Uciążliwe wypadanie włosów po ciąży dotyka każdą z nas.
Piękna i zdrowa czuprynka, z której cieszyliśmy się w okresie oczekiwania na maluszka, teraz zaczyna się drastycznie przerzedzać i gwałtownie zmieniać.
Czy jest na to jakaś metoda? Czy grozi nam łysina?

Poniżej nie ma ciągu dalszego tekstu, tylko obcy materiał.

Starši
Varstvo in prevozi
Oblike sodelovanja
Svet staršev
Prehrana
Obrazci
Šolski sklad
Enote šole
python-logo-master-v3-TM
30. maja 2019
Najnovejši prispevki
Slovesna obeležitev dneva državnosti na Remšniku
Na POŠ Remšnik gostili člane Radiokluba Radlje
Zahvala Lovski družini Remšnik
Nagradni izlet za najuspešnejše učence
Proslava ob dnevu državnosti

Problem ten zaczyna się ok 3 miesięcy po porodzie i dotyczy każdej mamy.
Może przebiegać w różnym tempie - jeżeli los jest łaskawy, to proces ten trwa krótko. W gorszym przypadku przebiega gwałtownie i długo.
Łysienie poporodowe (jak większość kobiecych problemów) ma związek z naszymi hormonami.
W ciąży poziom estrogenów jest podwyższony, co skutkuje tym, że Włosy nie wypadają (ach, piękny okres...)
Natomiast po porodzie, a dokładnie ok. trzeciego miesiąca, w naszym organizmie zaczyna stabilizować się burza hormonalna, spada poziom estrogenu i włosy zaczynają gwałtownie wypadać.
Wśród nich są te, które nie wypadły podczas 9 miesięcy ciąży, jak i te, które naturalnie wypadłyby w tym momencie.
Taka kumulacja może nas przerazić, ale drogie kobietki spokojnie - nie grozi nam łysina!
Pewnie każda z nas zadaje sobie pytanie czy można temu jakoś zapobiec.
Otóż możemy wzmocnić nasze włosy na kilka sposobów:
1.Dieta
Ma ona ogromny wpływ na nasz organizm. Na kondycję naszych włosów także.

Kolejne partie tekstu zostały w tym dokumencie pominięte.